Depuis petit enfant je forme toute sorte de conjectures au temps et aux temps.
Au temps tel qu’il se présente en tant que donnée spatiotemporelle de situation et de positionnement ; aux temps, ceux qui gouvernent et président non seulement à nos conduites et attitudes mais font aussi œuvre de forme à galber l’esprit, à corseter l’imaginaire et l’utopie pour et au final faire acquérir la posture pour les endurer.
En ce sens, je ne suis pas de mon temps et pourtant j’y suis.
Je n’ai que faire de l’époque vague et déprécatoire mais m’y opposer sans relâche et aussi vertement ne fait que lui insuffler davantage d’importance. La relation au temps m’est apparu dans sa cruelle stupidité lorsqu’en lisant au détour d’une quelconque revue un chiffre dont l’expression me laisse perplexe.
Il fallait en 1870, 360 heures de voyage pour rejoindre Paris depuis Bayonne. Aujourd’hui 5 heures 35 minutes séparent les deux villes.

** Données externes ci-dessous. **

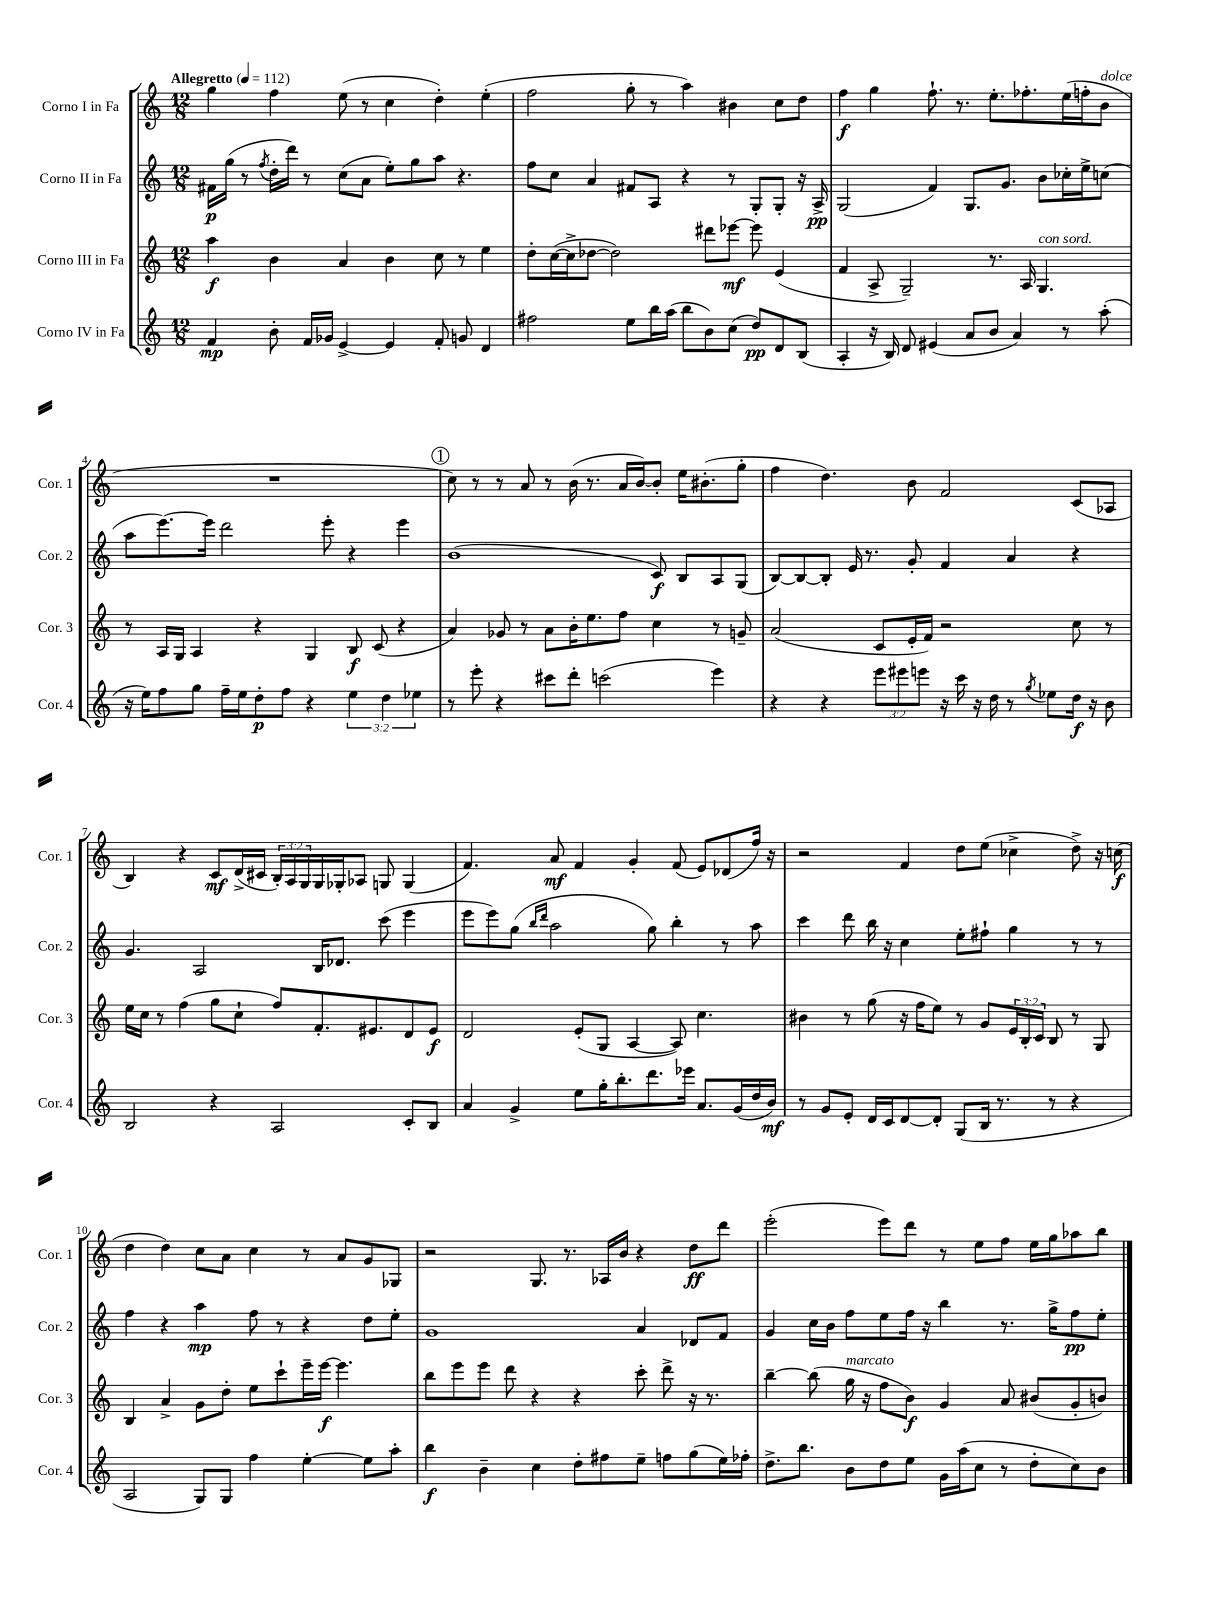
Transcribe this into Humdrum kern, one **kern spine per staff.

**kern	**dynam	**kern	**dynam	**kern	**dynam	**kern	**dynam
*part4	*part4	*part3	*part3	*part2	*part2	*part1	*part1
*staff4	*staff4	*staff3	*staff3	*staff2	*staff2	*staff1	*staff1
*I"Corno IV in Fa	*	*I"Corno III in Fa	*	*I"Corno II in Fa	*	*I"Corno I in Fa	*
*I'Cor. 4	*	*I'Cor. 3	*	*I'Cor. 2	*	*I'Cor. 1	*
*clefG2	*	*clefG2	*	*clefG2	*	*clefG2	*
*k[]	*	*k[]	*	*k[]	*	*k[]	*
*M12/8	*	*M12/8	*	*M12/8	*	*M12/8	*
*MM112	*	*MM112	*	*MM112	*	*MM112	*
=1	=1	=1	=1	=1	=1	=1	=1
!	!	!	!	!	!	!LO:TX:a:B:t=Allegretto	!
4f/	mp	4aa\	f	16f#X\LL	p	4gg\	.
.	.	.	.	(16gg\JJ	.	.	.
.	.	.	.	8r	.	.	.
.	.	.	.	8qff/	.	.	.
8b'\	.	4b\	.	16dd'\LL	.	4ff\	.
.	.	.	.	16ddd\JJ)	.	.	.
16f/LL	.	.	.	8r	.	.	.
16g-X/JJ	.	.	.	.	.	.	.
[4e^/	.	4a/	.	(8cc\L	.	(8ee\	.
.	.	.	.	8a\J	.	8r	.
4e/]	.	4b\	.	8ee'\L)	.	4cc\	.
.	.	.	.	8gg\	.	.	.
8f'/	.	8cc\	.	8aa\J	.	4dd'\)	.
8gn/	.	8r	.	4.r	.	.	.
4d/	.	4ee\	.	.	.	(4ee'\	.
=2	=2	=2	=2	=2	=2	=2	=2
2ff#X\	.	8dd'\L	.	8ff\L	.	2ff\	.
.	.	([16cc\L	.	8cc\J	.	.	.
.	.	16cc^\J]	.	.	.	.	.
.	.	[8dd-X\J	.	4a/	.	.	.
.	.	2dd-\])	.	.	.	.	.
8ee\L	.	.	.	8f#X/L	.	8gg'\	.
16bb\L	.	.	.	8A/J	.	8r	.
(16aa\JJ	.	.	.	.	.	.	.
8bb\L	.	.	.	4r	.	4aa\)	.
8b\)	.	8ddd#X\L	.	.	.	.	.
(8cc\J	.	[8eee-X\J	mf	8r	.	4b#X\	.
8dd/L)	pp	8eee-\]	.	8G'/L	.	.	.
8d/	.	(4e/	.	8G'/J	.	8cc\L	.
(8B/J	.	.	.	16r	.	8dd\J	.
.	.	.	.	16A^/	pp	.	.
=3	=3	=3	=3	=3	=3	=3	=3
4A'/	.	4f/	.	(2G/	.	4ff\	f
16r	.	8A^/	.	.	.	4gg\	.
16B/)	.	.	.	.	.	.	.
8d/	.	2G~/)	.	.	.	.	.
(4e#X/	.	.	.	4f/)	.	8.ff`\	.
.	.	.	.	.	.	8.r	.
8a/L	.	.	.	8.G/L	.	.	.
8b/J	.	8.r	.	.	.	8.ee'\L	.
.	.	.	.	8.g/J	.	.	.
4a/)	.	.	.	.	.	.	.
.	.	16A/	.	.	.	8.ff-X'\	.
!	!	!LO:TX:a:i:t=con sord.	!	!	!	!	!
.	.	4.G/	.	8b\L	.	.	.
8r	.	.	.	16cc-X'\L	.	(16ee\L	.
.	.	.	.	16ee^\J	.	16ffn'\J	.
!	!	!	!	!	!	!LO:TX:a:i:t=dolce	!
(8aa'\	.	.	.	(8ccn\J	.	8b\J	.
!!LO:LB:g=z
=4	=4	=4	=4	=4	=4	=4	=4
16r	.	8r	.	8aa\L	.	1.r	.
16ee\KL)	.	.	.	.	.	.	.
8ff\	.	16A/LL	.	[8.eee\)	.	.	.
.	.	16G/JJ	.	.	.	.	.
8gg\J	.	4A/	.	.	.	.	.
.	.	.	.	16eee\Jk]	.	.	.
16ff~\LL	.	.	.	2ddd\	.	.	.
16ee\J	.	.	.	.	.	.	.
8dd'\	p	4r	.	.	.	.	.
8ff\J	.	.	.	.	.	.	.
4r	.	4G/	.	.	.	.	.
.	.	.	.	8eee'\	.	.	.
6ee\	.	8B/	f	4r	.	.	.
.	.	(8c/	.	.	.	.	.
6dd\	.	.	.	.	.	.	.
.	.	4r	.	4eee\	.	.	.
6ee-X\	.	.	.	.	.	.	.
!!LO:REH:place=s1:t=1
=5	=5	=5	=5	=5	=5	=5	=5
8r	.	4a/)	.	(1b	.	8cc\)	.
8eee'\	.	.	.	.	.	8r	.
4r	.	8g-X/	.	.	.	8r	.
.	.	8r	.	.	.	8a/	.
8ccc#X\L	.	8a\L	.	.	.	8r	.
8ddd'\J	.	16b'\K	.	.	.	(16b\	.
.	.	8.ee\	.	.	.	8.r	.
(2cccn\	.	.	.	.	.	.	.
.	.	8ff\J	.	.	.	16a/LL	.
.	.	.	.	.	.	[16b/J)	.
.	.	4cc\	.	8c/)	f	8b'/J]	.
.	.	.	.	8B/L	.	16ee\KL	.
.	.	.	.	.	.	(8.b#X'\	.
4eee\)	.	8r	.	8A/	.	.	.
.	.	8gn~/	.	(8G/J	.	8gg'\J	.
=6	=6	=6	=6	=6	=6	=6	=6
4r	.	(2a/	.	[8B/L)	.	4ff\	.
.	.	.	.	8B/_	.	.	.
4r	.	.	.	8B'/J]	.	4.dd\)	.
.	.	.	.	16e/	.	.	.
.	.	.	.	8.r	.	.	.
12eee\L	.	8c/L	.	.	.	.	.
12eee#X\	.	.	.	.	.	.	.
.	.	16e'/L	.	8g'/	.	8b\	.
12eeen\J	.	.	.	.	.	.	.
.	.	16f/JJ)	.	.	.	.	.
16r	.	2r	.	4f/	.	2f/	.
16ccc\	.	.	.	.	.	.	.
16r	.	.	.	.	.	.	.
16dd\	.	.	.	.	.	.	.
8r	.	.	.	4a/	.	.	.
8qgg/	.	.	.	.	.	.	.
8ee-X\L	.	.	.	.	.	.	.
16dd\Jk	f	8cc\	.	4r	.	(8c/L	.
16r	.	.	.	.	.	.	.
8b\	.	8r	.	.	.	8A-X/J	.
!!LO:LB:g=z
=7	=7	=7	=7	=7	=7	=7	=7
2B/	.	16ee\LL	.	4.g/	.	4B/)	.
.	.	16cc\JJ	.	.	.	.	.
.	.	8r	.	.	.	.	.
.	.	(4ff\	.	.	.	4r	.
.	.	.	.	2A/	.	.	.
4r	.	8gg\L	.	.	.	8c/L	mf
.	.	8cc`\J	.	.	.	(16d^/L	.
.	.	.	.	.	.	16c#X/JJ	.
2A/	.	8ff/L)	.	.	.	24B'/LL)	.
.	.	.	.	.	.	24A/	.
.	.	.	.	.	.	24G/	.
.	.	8.f'/	.	16B/KL	.	16G/	.
.	.	.	.	8.d-X/J	.	16G-X'/J	.
.	.	.	.	.	.	8A-X/J	.
.	.	8.e#X/	.	.	.	.	.
.	.	.	.	(8ccc\	.	8Gn/	.
8c'/L	.	8d/	.	4eee\	.	(4G/	.
8B/J	.	8e#/J	f	.	.	.	.
=8	=8	=8	=8	=8	=8	=8	=8
4a/	.	2d/	.	8eee\L	.	4.f/)	.
.	.	.	.	8eee\)	.	.	.
4g^/	.	.	.	(8gg\J	.	.	.
.	.	.	.	16qqbb/LL	.	.	.
.	.	.	.	16qqddd/JJ	.	.	.
.	.	.	.	2aa\	.	8a/	mf
8ee\L	.	(8e'/L	.	.	.	4f/	.
16gg'\K	.	8G/J	.	.	.	.	.
8.bb'\	.	.	.	.	.	.	.
.	.	[4A/	.	.	.	4g'/	.
8.ddd\	.	.	.	8gg\)	.	.	.
.	.	8A/])	.	4bb'\	.	(8f/	.
16eee-X\Jk	.	.	.	.	.	.	.
8.a/L	.	4.cc\	.	.	.	8e/L)	.
.	.	.	.	8r	.	(8d-X/	.
(16g/L	.	.	.	.	.	.	.
16dd/	.	.	.	8aa\	.	16ff/Jk)	.
16b/JJ)	mf	.	.	.	.	16r	.
=9	=9	=9	=9	=9	=9	=9	=9
8r	.	4b#X\	.	4ccc\	.	2r	.
8g/L	.	.	.	.	.	.	.
8e'/J	.	8r	.	8ddd\	.	.	.
16d/LL	.	(8gg\	.	16bb\	.	.	.
16c/J	.	.	.	16r	.	.	.
[8d/	.	16r	.	4cc\	.	4f/	.
.	.	16ff\KL	.	.	.	.	.
8d'/J]	.	8ee\J)	.	.	.	.	.
(8G/L	.	8r	.	8ee'\L	.	8dd\L	.
16B/Jk	.	8g/L	.	8ff#X`\J	.	(8ee\J	.
8.r	.	.	.	.	.	.	.
.	.	24e/L	.	4gg\	.	4cc-X^\	.
.	.	24B'/	.	.	.	.	.
.	.	24c/JJ	.	.	.	.	.
8r	.	8B/	.	.	.	.	.
4r	.	8r	.	8r	.	8dd^\)	.
.	.	8G/	.	8r	.	16r	.
.	.	.	.	.	.	(16ccn\	f
!!LO:LB:g=z
=10	=10	=10	=10	=10	=10	=10	=10
2A/	.	4B/	.	4ff\	.	4dd\	.
.	.	4a^/	.	4r	.	4dd\)	.
8G/L)	.	8g\L	.	4aa\	mp	8cc\L	.
8G/J	.	8dd'\J	.	.	.	8a\J	.
4ff\	.	8ee\L	.	8ff\	.	4cc\	.
.	.	8ccc`\	.	8r	.	.	.
[4ee'\	.	16eee~\L	.	4r	.	8r	.
.	.	[16eee\JJ	f	.	.	.	.
.	.	4.eee\]	.	.	.	8a/L	.
8ee\L]	.	.	.	8dd\L	.	8g/	.
8aa'\J	.	.	.	8ee'\J	.	8G-X/J	.
=11	=11	=11	=11	=11	=11	=11	=11
4bb\	f	8bb\L	.	1g	.	2r	.
.	.	8eee\	.	.	.	.	.
4b~\	.	8eee\J	.	.	.	.	.
.	.	8ddd\	.	.	.	.	.
4cc\	.	4r	.	.	.	8.G/	.
.	.	.	.	.	.	8.r	.
8dd'\L	.	4r	.	.	.	.	.
8ff#X\	.	.	.	.	.	16A-X/LL	.
.	.	.	.	.	.	16b/JJ	.
8ee~\J	.	8ccc'\	.	4a/	.	4r	.
8ffn\L	.	8ddd^\	.	.	.	.	.
(8gg\	.	16r	.	8d-X/L	.	8dd\L	ff
.	.	8.r	.	.	.	.	.
16ee\L)	.	.	.	8f/J	.	8ddd\J	.
16ff-X'\JJ	.	.	.	.	.	.	.
=12	=12	=12	=12	=12	=12	=12	=12
8.dd^\L	.	[4bb~\	.	4g/	.	(2eee'\	.
8.bb\J	.	.	.	.	.	.	.
.	.	(8bb\]	.	16cc\LL	.	.	.
.	.	.	.	16b\JJ	.	.	.
!	!	!LO:TX:a:i:t=marcato	!	!	!	!	!
8b\L	.	16gg\	.	8ff\L	.	.	.
.	.	16r	.	.	.	.	.
8dd\	.	8ff\L	.	8ee\	.	8eee\L)	.
8ee\J	.	8b\J)	f	16ff\Jk	.	8ddd\J	.
.	.	.	.	16r	.	.	.
16g\LL	.	4g/	.	4bb\	.	8r	.
(16aa\J	.	.	.	.	.	.	.
8cc\J	.	.	.	.	.	8ee\L	.
8r	.	8a/	.	8.r	.	8ff\J	.
8dd'\L	.	(8b#X/L	.	.	.	16ee\LL	.
.	.	.	.	16gg^\KL	.	16gg\J	.
8cc\)	.	8g'/	.	8ff\	pp	8aa-X\	.
8b\J	.	8bn/J)	.	8ee'\J	.	8bb\J	.
==	==	==	==	==	==	==	==
*-	*-	*-	*-	*-	*-	*-	*-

La distance ne s’est pas modifiée ou si elle l’a été c’est si minime que ça ne compte pas. Le temps s’est rétréci. Pour ce déplacement qui autrefois prenait des semaines, deux pour être exact, le temps se déplacement s’est effondré et il ne représente aujourd’hui plus qu’une misérable matinée bien remplie. De quoi gagner du temps. Sauf que la question posée est un peu plus vaste que la simplissime soustraction 15 jours moins 5 h 35 est égal au temps gagné. Fortiche le progrès. Bravo la modernité et toute sa technicité, son automaticité, ces circuits intégrés, ses ordinateurs magistralement programmés. On considère que l’ensemble de l’appareillage intégré dans nos communes habitations suit le cours d’une ligne d’habitus plus ou moins figés : la famille de cadre moyens s’accommode d’un lave-vaisselle, d’une machine à laver et son sèche linge en désinence et n’importe quelle famille dite ouvrière possède plusieurs écrans de télévision. Les robots ménagers remplacent avantageusement les petites mains d’autrefois, familiales ou asservies par les liens de l’esclavage puis du fermage pour enfin aboutir au salariat moderne dont on serait bien inspirés de remettre en cause le caractère délétère et humiliant de la servitude que recèle le lien de la subordination hiérarchique reconnue par la Loi au sein de la relation de travail. Pour clore l’épitaphe, remarquons au passage la commodité confondante et confuse avec laquelle de tels liens naissent et existent et prolifèrent au sein de sociétés dites avancées et superbement démocratiques. En légalisant l’existence au moyens de concepts tels que le contrat librement conclu entre deux personnes adultes libres de consentir, en maintenant la fiction de la vente de la force de travail contre une certaine rémunération, s’opère l’accaparation du temps disponible chez l’être humain. Il est aujourd’hui moins important qu’il y a deux cents ans, pour autant les salariés ne sont pas plus libres, la sphère du travail occupe toujours autant les préoccupations et alimente l’angoisse du devenir. C’est une question de temps, il n’y en a pas plus aujourd’hui que par le passé, en revanche son intensité et sa densité posent la question de son imposture.